8.4.2 Locking periods in the Real Estate Transfer Tax Act
In addition to the inheritance tax lock periods, however, the lock periods within the Property Acquisition Tax Act must also be observed. A blocking period of ten years in accordance with § 5 para. 1 GrEStG is only given if a plot of land is transferred to a total hand of several co-owners. Here a real estate transfer tax is not charged if the share of the total hand assets corresponds to the share of the participants in the property during the blocking period of ten years, according to § 5 para. 3 sentence 1 GrEStG. The optimization according to § 1a KStG shall be treated as equivalent to the requirements, in accordance with § 5 para. 3 sentence 2 GrEStG.[195]
In the case of the transfer of property from a collective hand into the ownership of several persons involved in a collective hand and thus into co-ownership, in principle no real estate transfer tax is levied, cf. § 6 para. 1 sentence 1 GrEStG.

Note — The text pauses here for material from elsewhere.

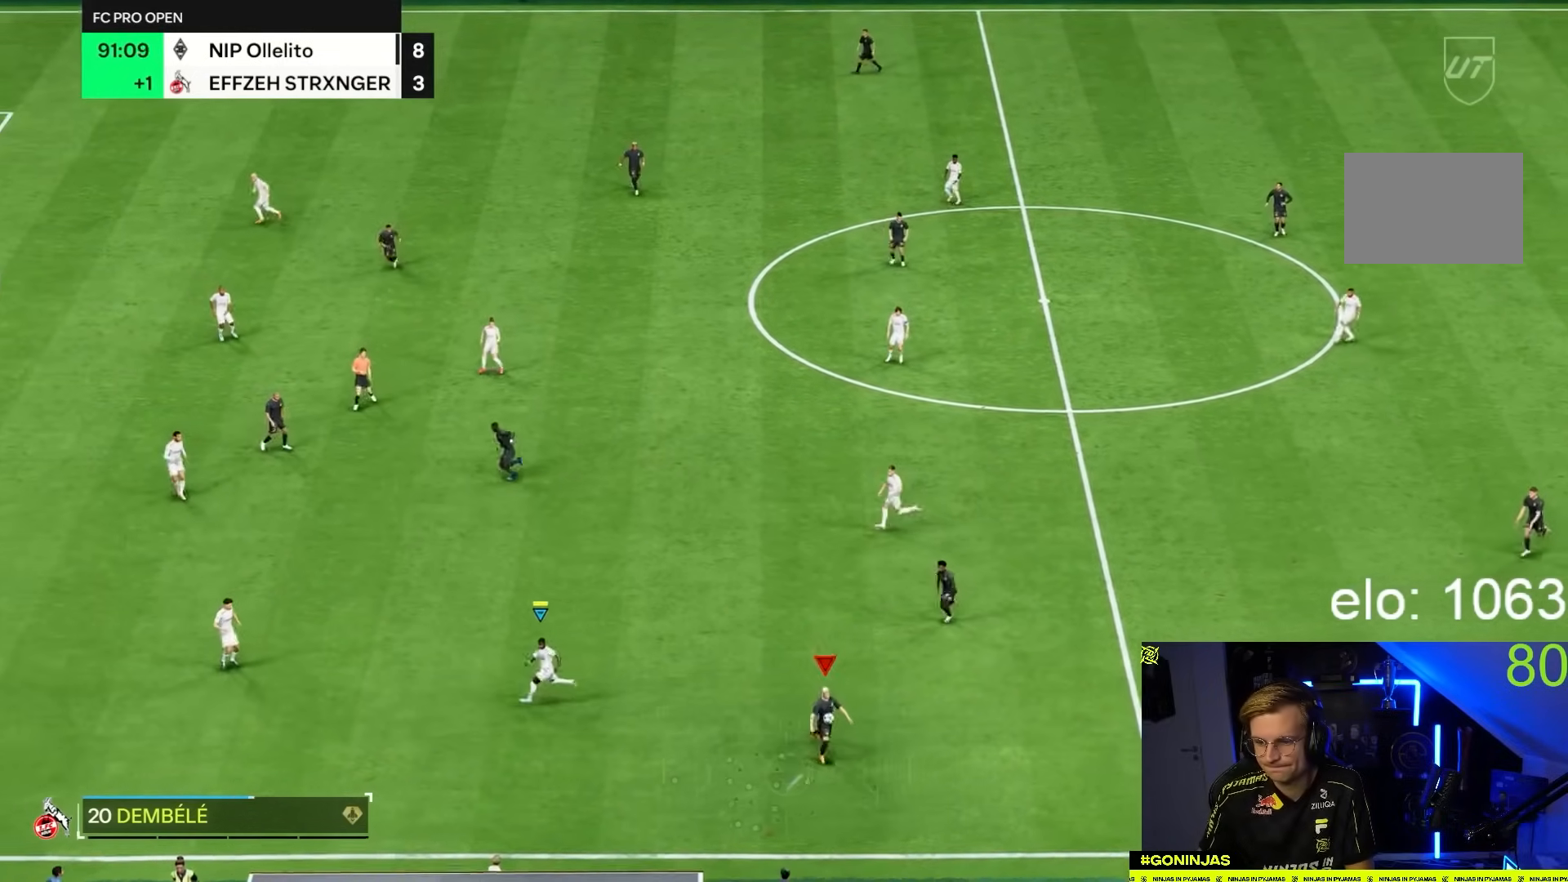
{"buttons": [], "left_stick": "down-left", "right_stick": "center", "button_events": []}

However, if a person trading company later decides to opt for taxation under the Corporate Tax Act, this violates the blocking period regulation according to § 5 para. 3 sentence 3 GrEStG.[196]
8.4.3 Locking periods for the transfer of co-entrepreneur shares
If a co-contractor share or a company or Transferring part of the operation free of charge applies in principle i.S. of § 6 Abs. 3 EStG the continuation of the book value. However, the transferor may retain special operating assets. In this case, a blocking period of five years according to § 6 Abs. 3 sentence 2 EStG. Within this blocking period, the acquired co-entrepreneur share or operation or part of the operation is not abandoned or disposed of. Otherwise, the retroactive consideration of the partial value applies, which leads to the realization of profit and thus to the business tax liability.

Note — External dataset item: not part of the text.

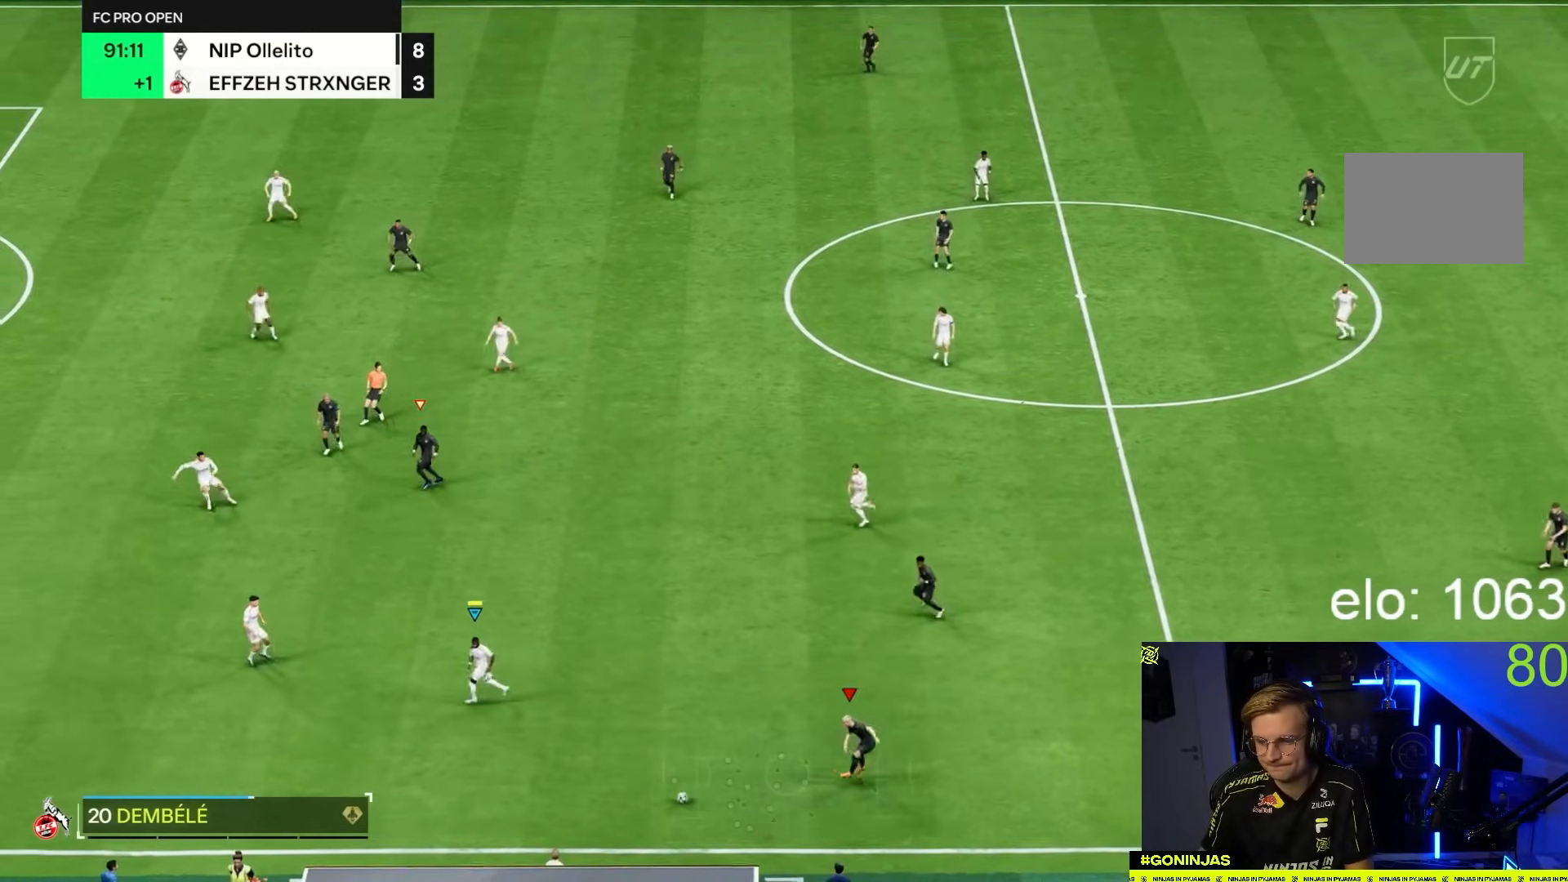
{"buttons": [], "left_stick": "center", "right_stick": "center", "button_events": []}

The change of form, which is fabricated by the optimization, is also a sale or task within the meaning of § 6 para. 3 sentence 2 of the EStG.[197] In this case, it is irrelevant whether the shape change has taken place under book or intermediate values or under common values. [198]

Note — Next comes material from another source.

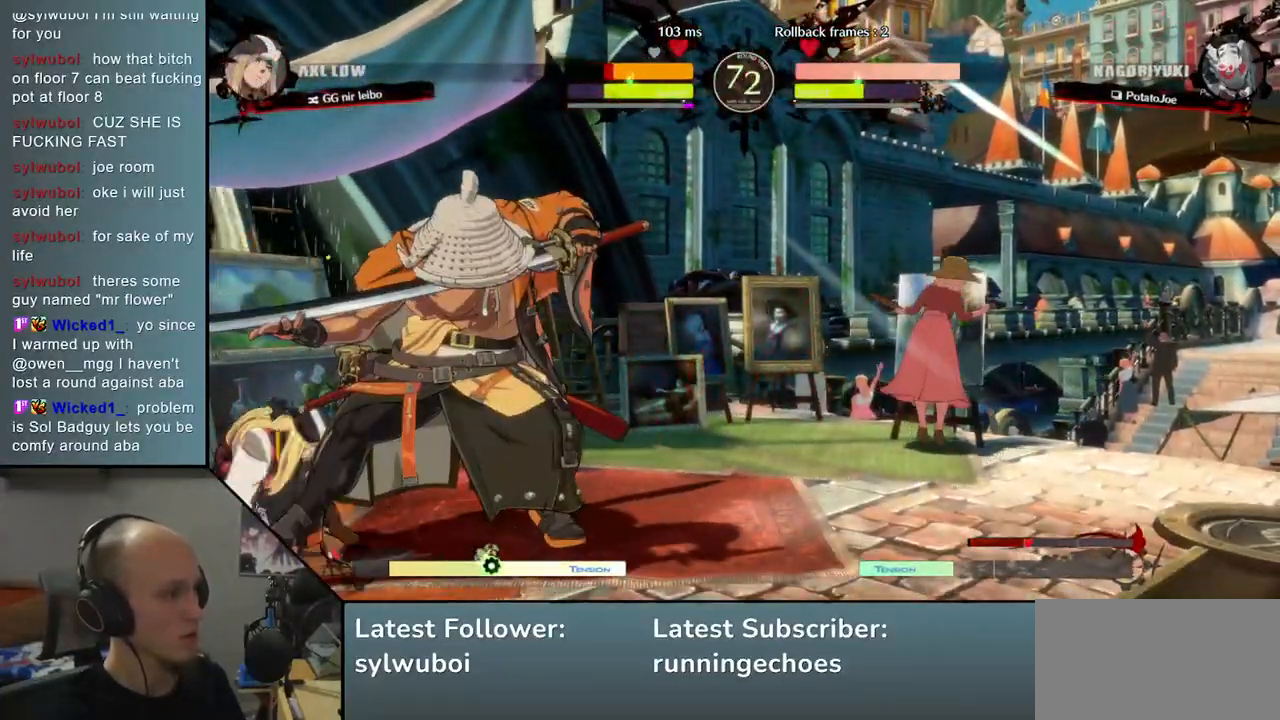
Gameplay with a controller (arcade stick); each line is a JSON object with the inputs held at the frame after it. "events" lists button and stick changes between this image and that frame as [ms after this image, input, new state], when the widget could be followed in between. Not read: L3 R3.
{"buttons": ["TRIANGLE"], "left_stick": "center", "events": [[217, "TRIANGLE", "down"], [333, "TRIANGLE", "up"], [417, "TRIANGLE", "down"]]}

In order to avoid a breach of the lock-up period, the shareholder share must later be transferred to a corporation at book values. In addition, there must be a participation in the corporation for at least five years. During this period, the share of the co-entrepreneur may neither be abandoned nor sold, according to §20 UmwStG i.V. m. § 25 UmwStG i.V. m. §6 Abs. 3 sentence 2 EStG.[199]
Basically, the option according to § 1a para. 2 sentence 1 KStG, however, a change of legal form which is equated with a sale. This change of form thus results in a violation of the blocking period, in accordance with § 6 Abs. 3 sentence 2 EStG.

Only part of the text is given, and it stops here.